# Excerpted text
>>

Freedom for Children

When the classroom comes online, students regain control over their bodies. Today, schools operate like prisons. If you’re not in your cell block at the right time of the day, you’ll face punishments. If you try to go get pizza for lunch, there will be a literal police officer there to stop you. Even when kids are not at school, we treat them like they’re on parole. If they fail to show up to school, police officers will eventually knock on their door and threaten them or their families with jail time. (Yes, this actually happens. Over 6.5 million US students are deemed truant every year, with some of the worst offenders being criminally prosecuted.)

This is not how schools will develop the leaders of tomorrow: the leaders who must solve the most difficult, complicated, important threats ever encountered by our species. The traditional, authoritarian system is not the model of the future. Our children’s children will mock our draconian approach to child-rearing. When the classroom comes online, students can attend school from anywhere. If their parents are one of the hundreds of millions of remote workers after the pandemic, their child will be able to join them on their more flexible lifestyle. We will once again enable families to live their lives together. If a student wishes to be involved in a sport or club, their schedule will be flexible enough to allow exploration. When the classroom comes online, our students will once again have the time, freedom, and flexibility to discover themselves.

A Diverse, High-Quality School Community

When the classroom comes online, students and faculty from across the world will be learning side-by-side. A class about African history will be taught by a historian living in Nigeria; a friendly debate about political philosophy will feature an American and Norwegian student. This level of cultural and intellectual diversity is impossible in a physical school building where the faculty and students are composed of whoever happens to live within 10 miles of the property. Most importantly, schools will become more diverse which is unfathomably important for kids who are developing their worldviews.

The Next Decade

Over the next decade, great schools will learn to leverage the power of the modern computer, but the best schools will be built inside of them.

<<

# Material shown
>>

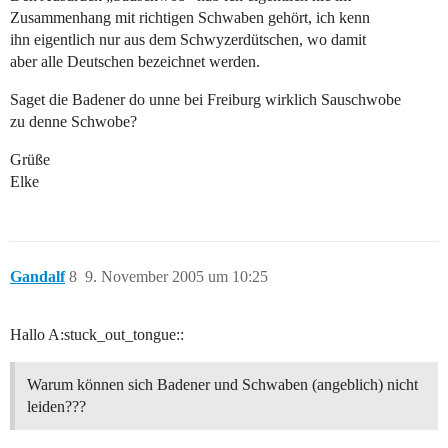
Zusammenhang mit richtigen Schwaben gehört, ich kenn
ihn eigentlich nur aus dem Schwyzerdütschen, wo damit
aber alle Deutschen bezeichnet werden.
Saget die Badener do unne bei Freiburg wirklich Sauschwobe
zu denne Schwobe?
Grüße
Elke
Gandalf
8
9. November 2005 um 10:25
Hallo A:stuck_out_tongue::
Warum können sich Badener und Schwaben (angeblich) nicht
leiden???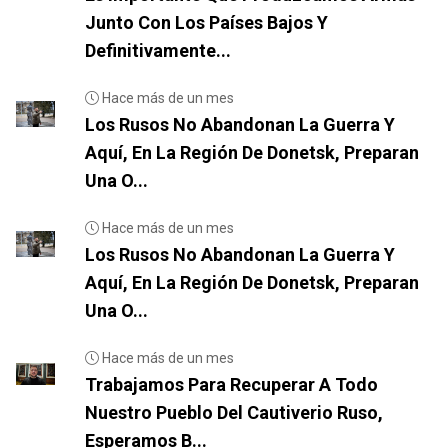
Junto Con Los Países Bajos Y
Definitivamente...
Hace más de un mes
Los Rusos No Abandonan La Guerra Y
Aquí, En La Región De Donetsk, Preparan
Una O...
Hace más de un mes
Los Rusos No Abandonan La Guerra Y
Aquí, En La Región De Donetsk, Preparan
Una O...
Hace más de un mes
Trabajamos Para Recuperar A Todo
Nuestro Pueblo Del Cautiverio Ruso,
Esperamos B...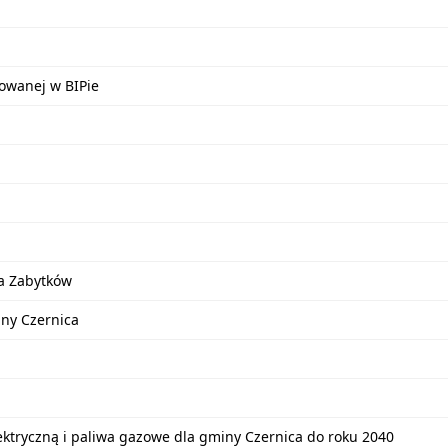
kowanej w BIPie
a Zabytków
iny Czernica
lektryczną i paliwa gazowe dla gminy Czernica do roku 2040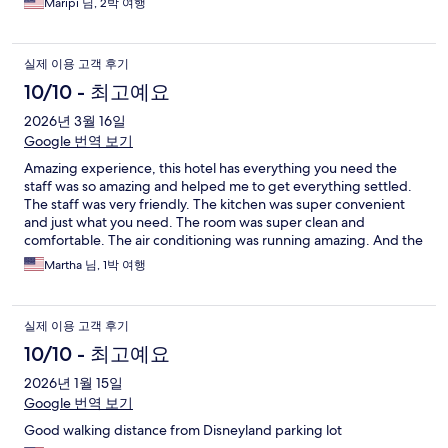
Maripi 님, 2박 여행
실제 이용 고객 후기
10/10 - 최고예요
2026년 3월 16일
Google 번역 보기
Amazing experience, this hotel has everything you need the
staff was so amazing and helped me to get everything settled.
The staff was very friendly. The kitchen was super convenient
and just what you need. The room was super clean and
comfortable. The air conditioning was running amazing. And the
best part the big pool my kids enjoyed. Thanks so the amazing
Martha 님, 1박 여행
experience, I’ll be there for my next trip.
실제 이용 고객 후기
10/10 - 최고예요
2026년 1월 15일
Google 번역 보기
Good walking distance from Disneyland parking lot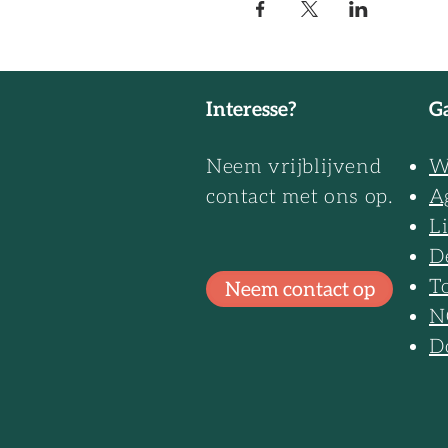
Interesse?
Ga
Neem vrijblijvend
W
contact met ons op.
A
L
D
T
Neem contact op
N
D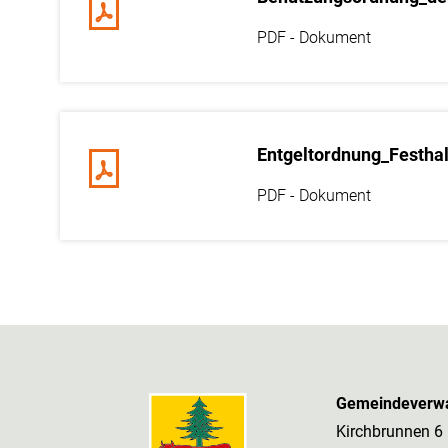
Entgeltordnung_Festhal
Gemeindeverwa
Kirchbrunnen 6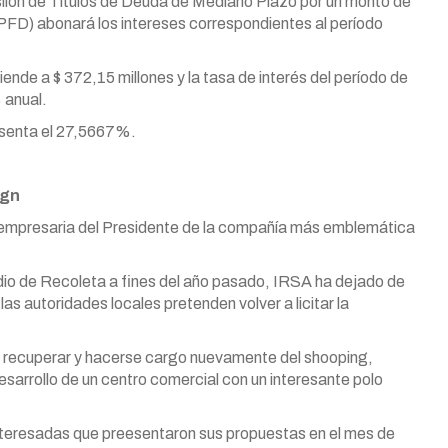
iíon de Títulos de Deuda de Mediano Plazo por un monto de
YPFD) abonará los intereses correspondientes al período
ende a $ 372,15 millones y la tasa de interés del período de
 anual.
resenta el 27,5667%.
ign
d empresaria del Presidente de la compañía más emblemática
dio de Recoleta a fines del año pasado, IRSA ha dejado de
as autoridades locales pretenden volver a licitar la
 recuperar y hacerse cargo nuevamente del shooping,
sarrollo de un centro comercial con un interesante polo
interesadas que preesentaron sus propuestas en el mes de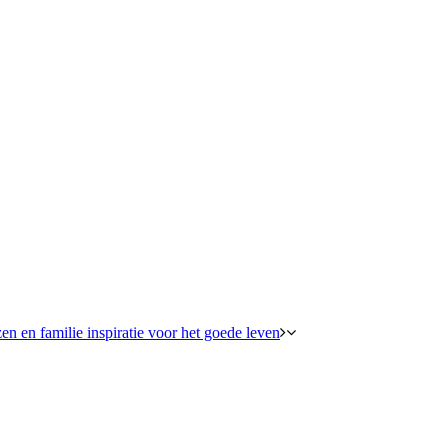
en en familie inspiratie voor het goede leven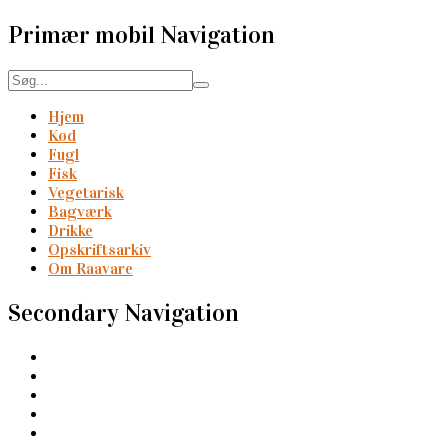
Primær mobil Navigation
Hjem
Kød
Fugl
Fisk
Vegetarisk
Bagværk
Drikke
Opskriftsarkiv
Om Raavare
Secondary Navigation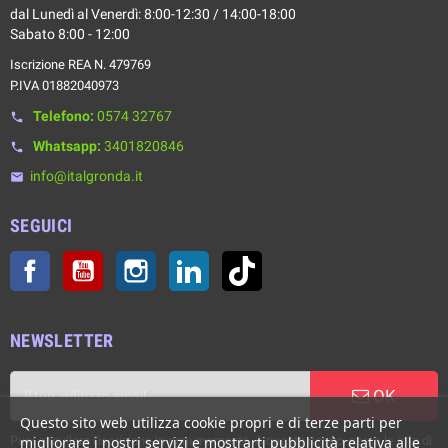
dal Lunedì al Venerdì: 8:00-12:30 / 14:00-18:00
Sabato 8:00 - 12:00
Iscrizione REA N. 479769
P.IVA 01882040973
Telefono:
0574 32767
phone
Whatsapp:
3401820846
phone
info@italgronda.it
email
SEGUICI
Facebook
YouTube
Instagram
LinkedIn
TikTok
NEWSLETTER
OK
Questo sito web utilizza cookie propri e di terze parti per
Puoi annullare l'iscrizione in ogni momento. A questo scopo, cerca le info di
migliorare i nostri servizi e mostrarti pubblicità relativa alle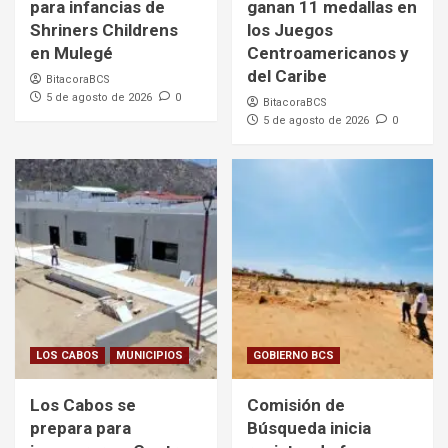
para infancias de
ganan 11 medallas en
Shriners Childrens
los Juegos
en Mulegé
Centroamericanos y
del Caribe
BitacoraBCS
5 de agosto de 2026
0
BitacoraBCS
5 de agosto de 2026
0
LOS CABOS
MUNICIPIOS
GOBIERNO BCS
Los Cabos se
Comisión de
prepara para
Búsqueda inicia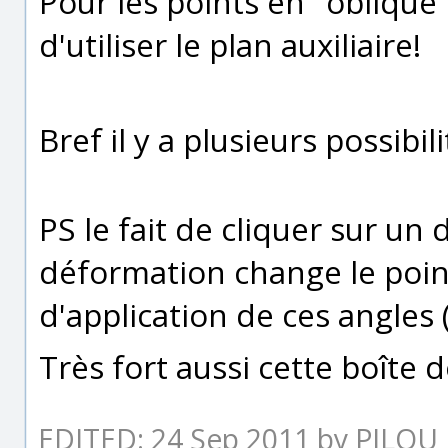
Pour les points en "oblique"
d'utiliser le plan auxiliaire!
Bref il y a plusieurs possibil
PS le fait de cliquer sur un 
déformation change le poin
d'application de ces angles 
Très fort aussi cette boîte
EDITED: 24 Sep 2011 by PILOU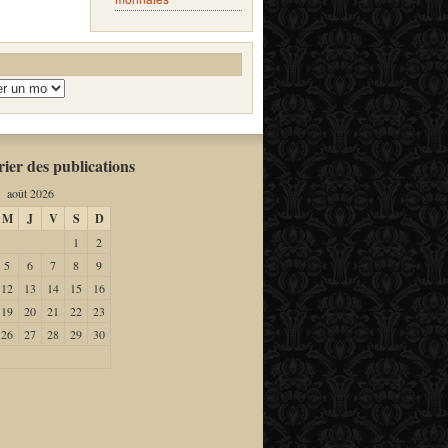
ier des publications
août 2026
M
J
V
S
D
1
2
5
6
7
8
9
12
13
14
15
16
19
20
21
22
23
26
27
28
29
30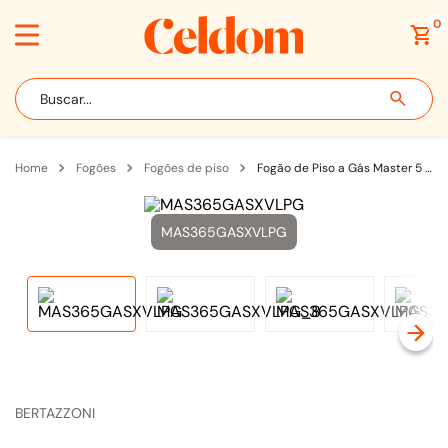
0
Buscar...
fogões
fogões de piso
Fogão de Piso a Gás Master 5 bocas 110V 91cm Inox/Gold - MAS365GASXVLPG
MAS365GASXVLPG
BERTAZZONI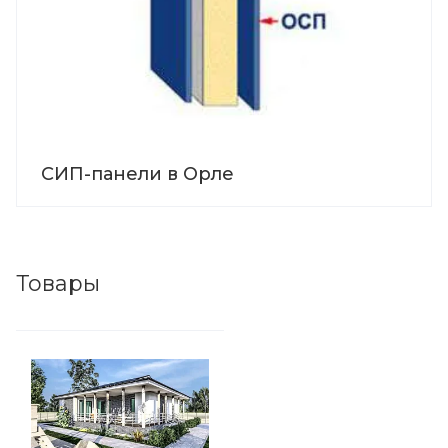
СИП-панели в Орле
Товары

<<

# Exercise requirements
(A) Copy out the passage from the excerpt on online classrooms, beginning at the words "When the classroom comes online, students regain" and stopping after "being criminally prosecuted.)".
(B) List every section heading in the excerpt on online classrooms.
(C) According to the excerpt on online classrooms, why is the cultural and intellectual diversity of a worldwide online class impossible in a physical school building?

# Solutions by task
(A)
When the classroom comes online, students regain control over their bodies. Today, schools operate like prisons. If you’re not in your cell block at the right time of the day, you’ll face punishments. If you try to go get pizza for lunch, there will be a literal police officer there to stop you. Even when kids are not at school, we treat them like they’re on parole. If they fail to show up to school, police officers will eventually knock on their door and threaten them or their families with jail time. (Yes, this actually happens. Over 6.5 million US students are deemed truant every year, with some of the worst offenders being criminally prosecuted.)

(B)
Freedom for Children
A Diverse, High-Quality School Community
The Next Decade

(C) In a physical school building, the faculty and students consist of whoever happens to live within 10 miles of the property.